Sunday, August 30, 2020
Writers’ Pantry #35: Change Happens (for the Better, Let’s Hope)
Friday, August 28, 2020
Wild Fridays #34: Moonlight Musings
A Change of Scene
Dear friends, this is my last Friday post; after, amazingly, nearly nine years of them. But don’t worry, I’m not retiring from the team. I’ll be popping up to (hopefully) entertain and inspire you at other times, in other ways, with a bit more – much-needed – space between commitments. [This is not a result of Sanaa leaving us; we worked out the new system before she resigned. I like to think it may have given her the freedom to make that decision, knowing it wouldn’t now create burdens on the rest of us.]
The Value of Community
At this point I find myself reflecting on these years in which I went from a shy, awkward newcomer – which I hope I managed to conceal fairly well – to a long-term member of this administrative team and this broader community.
I began, like everyone else, as one who enjoyed the prompts. Then the ‘I Wish I’d Written This’ spot became vacant, coinciding with my thought that many fine Aussie poets deserved wider recognition. Robb (our founder) let me give it a go. Gradually I included other poets (even dead ones, as in ‘The Living Dead’) and then other topics.
Some poems I didn’t exactly wish I’d written, because I wouldn’t have wanted to be in the place they came from, but I was enthusiastic about them anyway and keen to share them, so the ‘Thought Provokers’ segment was born. Recently it occurred to me that things which interest me when I’m ‘Roving the Web’ would interest other writers too. ‘Words from Our Community’ came from a wish to acknowledge what wonderful poetry happens right here amongst ourselves.
Fellow team members have always been happy to let me rave on about anything I cared to. When I decided to do just that, airing my thoughts on various matters to do with poetry, or with writing in general, in the form of my so-called ‘Moonlight Musings’ (which tended to happen late at night) I was pleasantly surprised to find that those posts quickly became everyone’s favourites. When I was writing them, I often feared that no-one would find my ramblings the least bit interesting, but after all it became apparent that writers do very much share the same preoccupations. I guess that in itself is one aspect of the value of community, perhaps the greatest value. Who else can we talk to about all that stuff, and receive complete understanding, but others of our kind?

_ _ _ _ _

- **Activity 1**
Edit the farewell post's stretch from "Fellow team members" through "of our kind?", replacing "ramblings" with "reflections".
- **Activity 2**
According to the farewell post, for how long had the writer been producing Friday posts?
The lines after this point are independent material, distinct from the farewell post.

_ _ _ _ _

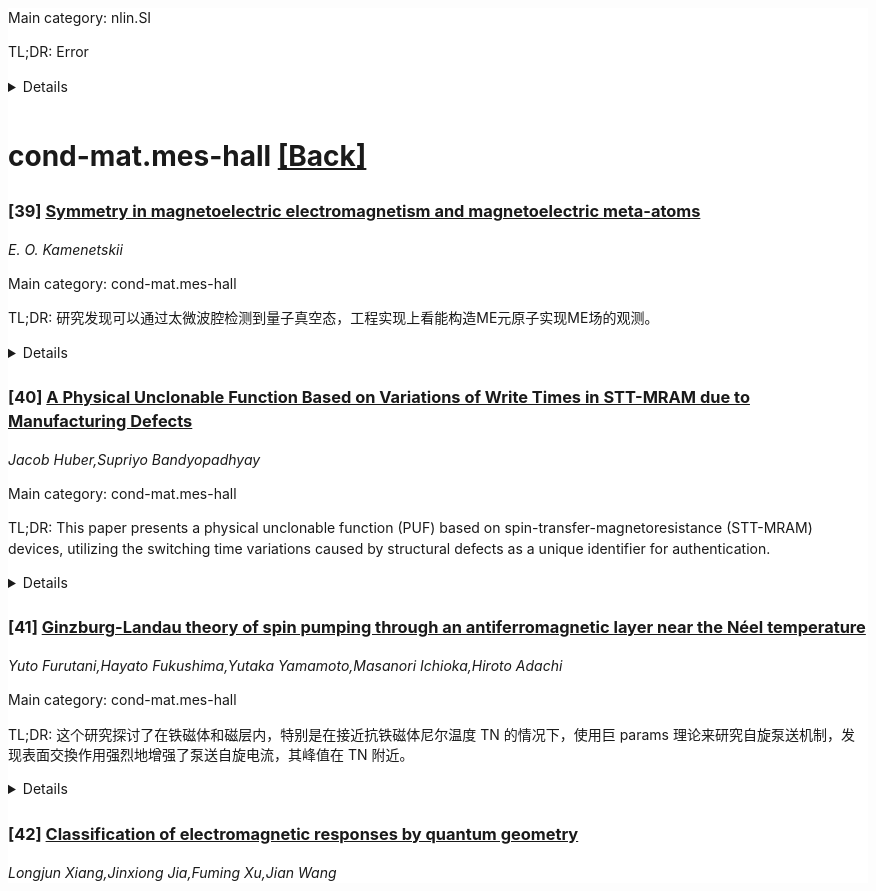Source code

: Main category: nlin.SI

TL;DR: Error


<details><summary>Details</summary></details>


<div id='cond-mat.mes-hall'></div>

# cond-mat.mes-hall [[Back]](#toc)

### [39] [Symmetry in magnetoelectric electromagnetism and magnetoelectric meta-atoms](https://arxiv.org/abs/2510.02521)
*E. O. Kamenetskii*

Main category: cond-mat.mes-hall

TL;DR: 研究发现可以通过太微波腔检测到量子真空态，工程实现上看能构造ME元原子实现ME场的观测。


<details><summary>Details</summary></details>


### [40] [A Physical Unclonable Function Based on Variations of Write Times in STT-MRAM due to Manufacturing Defects](https://arxiv.org/abs/2510.02574)
*Jacob Huber,Supriyo Bandyopadhyay*

Main category: cond-mat.mes-hall

TL;DR: This paper presents a physical unclonable function (PUF) based on spin-transfer-magnetoresistance (STT-MRAM) devices, utilizing the switching time variations caused by structural defects as a unique identifier for authentication.


<details><summary>Details</summary></details>


### [41] [Ginzburg-Landau theory of spin pumping through an antiferromagnetic layer near the Néel temperature](https://arxiv.org/abs/2510.02644)
*Yuto Furutani,Hayato Fukushima,Yutaka Yamamoto,Masanori Ichioka,Hiroto Adachi*

Main category: cond-mat.mes-hall

TL;DR: 这个研究探讨了在铁磁体和磁层内，特别是在接近抗铁磁体尼尔温度 TN 的情况下，使用巨 params 理论来研究自旋泵送机制，发现表面交換作用强烈地增强了泵送自旋电流，其峰值在 TN 附近。


<details><summary>Details</summary></details>


### [42] [Classification of electromagnetic responses by quantum geometry](https://arxiv.org/abs/2510.02661)
*Longjun Xiang,Jinxiong Jia,Fuming Xu,Jian Wang*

_ _ _ _ _

- **Written response 1**
Fellow team members have always been happy to let me rave on about anything I cared to. When I decided to do just that, airing my thoughts on various matters to do with poetry, or with writing in general, in the form of my so-called ‘Moonlight Musings’ (which tended to happen late at night) I was pleasantly surprised to find that those posts quickly became everyone’s favourites. When I was writing them, I often feared that no-one would find my reflections the least bit interesting, but after all it became apparent that writers do very much share the same preoccupations. I guess that in itself is one aspect of the value of community, perhaps the greatest value. Who else can we talk to about all that stuff, and receive complete understanding, but others of our kind?

- **Written response 2**
Nearly nine years.